Saat melakukan riset di Israel, ada satu nama penting yang sering muncul di depan saya. Baik karena ia dikutip orang, atau, karena saya baca artikel dan bukunya. Pak Peter G Riddell. 

Kesimpulan dan argumen riset saya, hanya saja, berbeda dengan beliau. Saya mengkritik argumen klasiknya bahwa tidak ada aktifitas penerjemahan Al-Aqur'an setelah Tarjuman. Saya mengatakan ada, tetapi tidak dalam bentuk seperti Tarjuman.

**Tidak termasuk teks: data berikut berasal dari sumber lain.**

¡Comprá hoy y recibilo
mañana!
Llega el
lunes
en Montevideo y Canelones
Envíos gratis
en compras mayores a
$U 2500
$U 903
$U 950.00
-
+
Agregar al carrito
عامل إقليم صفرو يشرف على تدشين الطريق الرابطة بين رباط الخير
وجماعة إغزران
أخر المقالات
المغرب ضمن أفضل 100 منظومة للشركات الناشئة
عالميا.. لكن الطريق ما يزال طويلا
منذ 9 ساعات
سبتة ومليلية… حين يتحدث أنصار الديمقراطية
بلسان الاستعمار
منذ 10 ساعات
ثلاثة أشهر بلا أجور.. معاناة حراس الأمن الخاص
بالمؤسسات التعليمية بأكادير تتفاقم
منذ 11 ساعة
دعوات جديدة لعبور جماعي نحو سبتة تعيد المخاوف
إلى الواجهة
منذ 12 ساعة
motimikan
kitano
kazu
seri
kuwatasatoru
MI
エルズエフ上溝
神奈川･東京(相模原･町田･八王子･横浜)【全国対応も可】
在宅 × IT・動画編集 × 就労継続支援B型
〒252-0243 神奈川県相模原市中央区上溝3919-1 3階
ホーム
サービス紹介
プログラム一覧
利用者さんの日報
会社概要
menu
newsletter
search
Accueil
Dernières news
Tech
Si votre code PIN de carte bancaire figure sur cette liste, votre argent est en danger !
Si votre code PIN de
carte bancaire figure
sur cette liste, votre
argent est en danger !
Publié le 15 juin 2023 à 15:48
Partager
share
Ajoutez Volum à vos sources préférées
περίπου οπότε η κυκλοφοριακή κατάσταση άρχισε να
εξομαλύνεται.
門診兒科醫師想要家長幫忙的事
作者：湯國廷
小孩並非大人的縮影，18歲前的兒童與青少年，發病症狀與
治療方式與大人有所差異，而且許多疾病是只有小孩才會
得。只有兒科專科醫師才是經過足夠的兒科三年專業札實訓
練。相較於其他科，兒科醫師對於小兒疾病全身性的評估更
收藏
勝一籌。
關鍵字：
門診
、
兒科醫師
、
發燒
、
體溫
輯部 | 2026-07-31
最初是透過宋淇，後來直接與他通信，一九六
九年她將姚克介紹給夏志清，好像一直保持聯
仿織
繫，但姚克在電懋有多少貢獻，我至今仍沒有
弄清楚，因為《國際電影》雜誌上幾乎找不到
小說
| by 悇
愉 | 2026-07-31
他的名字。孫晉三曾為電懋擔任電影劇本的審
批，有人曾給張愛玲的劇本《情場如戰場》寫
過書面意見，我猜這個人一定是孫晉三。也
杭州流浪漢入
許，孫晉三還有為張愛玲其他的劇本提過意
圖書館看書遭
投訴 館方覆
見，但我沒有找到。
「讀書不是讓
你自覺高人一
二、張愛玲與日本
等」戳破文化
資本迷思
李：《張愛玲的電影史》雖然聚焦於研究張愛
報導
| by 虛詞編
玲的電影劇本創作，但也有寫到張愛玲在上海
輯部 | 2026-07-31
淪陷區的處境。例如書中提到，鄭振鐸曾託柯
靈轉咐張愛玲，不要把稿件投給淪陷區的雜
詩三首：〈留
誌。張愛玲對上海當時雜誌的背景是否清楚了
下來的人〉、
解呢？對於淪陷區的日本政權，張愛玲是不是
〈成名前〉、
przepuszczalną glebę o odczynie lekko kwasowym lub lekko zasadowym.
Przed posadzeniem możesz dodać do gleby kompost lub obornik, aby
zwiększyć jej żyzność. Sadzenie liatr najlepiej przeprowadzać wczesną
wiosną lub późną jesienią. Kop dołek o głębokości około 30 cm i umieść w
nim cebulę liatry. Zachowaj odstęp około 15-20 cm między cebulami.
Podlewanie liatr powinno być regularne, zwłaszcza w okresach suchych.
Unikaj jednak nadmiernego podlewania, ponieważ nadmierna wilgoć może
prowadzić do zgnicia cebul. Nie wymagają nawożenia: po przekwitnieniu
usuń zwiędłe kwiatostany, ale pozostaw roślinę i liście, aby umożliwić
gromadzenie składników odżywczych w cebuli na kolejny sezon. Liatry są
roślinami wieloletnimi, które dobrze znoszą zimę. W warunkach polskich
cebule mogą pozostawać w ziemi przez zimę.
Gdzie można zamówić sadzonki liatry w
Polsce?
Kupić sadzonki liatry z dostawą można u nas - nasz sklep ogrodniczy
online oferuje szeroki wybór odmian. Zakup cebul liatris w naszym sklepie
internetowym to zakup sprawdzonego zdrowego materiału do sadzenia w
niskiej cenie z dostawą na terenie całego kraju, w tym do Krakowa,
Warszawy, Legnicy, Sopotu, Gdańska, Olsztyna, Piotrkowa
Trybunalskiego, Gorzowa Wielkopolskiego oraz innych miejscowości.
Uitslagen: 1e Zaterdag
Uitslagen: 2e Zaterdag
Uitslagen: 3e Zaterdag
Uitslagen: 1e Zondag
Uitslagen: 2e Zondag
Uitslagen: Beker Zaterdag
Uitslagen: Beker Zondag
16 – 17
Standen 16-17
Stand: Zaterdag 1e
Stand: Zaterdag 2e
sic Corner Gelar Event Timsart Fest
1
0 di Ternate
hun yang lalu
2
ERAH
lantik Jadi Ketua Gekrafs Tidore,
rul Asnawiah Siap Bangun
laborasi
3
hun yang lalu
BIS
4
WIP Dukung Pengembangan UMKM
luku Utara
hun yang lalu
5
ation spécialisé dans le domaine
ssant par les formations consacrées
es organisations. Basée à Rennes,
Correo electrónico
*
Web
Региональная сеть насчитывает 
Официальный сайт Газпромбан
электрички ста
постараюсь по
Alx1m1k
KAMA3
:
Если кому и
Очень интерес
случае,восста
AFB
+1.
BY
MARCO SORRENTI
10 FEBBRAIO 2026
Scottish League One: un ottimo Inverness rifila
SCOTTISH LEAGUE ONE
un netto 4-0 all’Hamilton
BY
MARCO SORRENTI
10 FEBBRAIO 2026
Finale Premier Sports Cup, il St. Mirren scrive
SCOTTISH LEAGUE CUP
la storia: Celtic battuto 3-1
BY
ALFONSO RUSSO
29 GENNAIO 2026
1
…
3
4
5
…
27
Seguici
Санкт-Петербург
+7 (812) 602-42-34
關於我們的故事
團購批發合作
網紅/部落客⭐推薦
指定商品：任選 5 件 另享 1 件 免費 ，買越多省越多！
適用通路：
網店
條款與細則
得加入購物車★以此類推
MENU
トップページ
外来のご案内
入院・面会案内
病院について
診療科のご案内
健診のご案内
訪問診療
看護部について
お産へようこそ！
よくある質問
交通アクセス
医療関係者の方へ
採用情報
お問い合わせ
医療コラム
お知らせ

Sebab, tradisi terjemah di Asia Tenggara, sejak zaman dulu, mirip dengan Asia Selatan. Terjemah itu oral, bukan tulisan.

Saat kenalan, saya sampaikan hal itu. Sambil minta maaf bahwa saya berbeda pendapat dengan beliau. Saya bertanya juga apakah beliau sudah merevisi teorinya. Belum katanya, sambil menjawab, "Ya, akademisi wajib begitu. Jangan minta maaf karena beda pendapat. Apakah argumennya mau dipresentasikan di sini?" tanyanya.

"Tidak Pak, tapi akan segera terbit di Jurnal Indonesia and Malay World. Nanti saya kabari."

Tentu saja, jarang sekali saya punya kesempatan begini. Meneliti, mengajukan argumen baru, tetapi sekaligus bisa ketemu dengan yang kita kritik dengan cara yang menggembirakan.

Foto: Pak Bern Arps, Pak Riddel, dan saya. Makan malam perpisahan.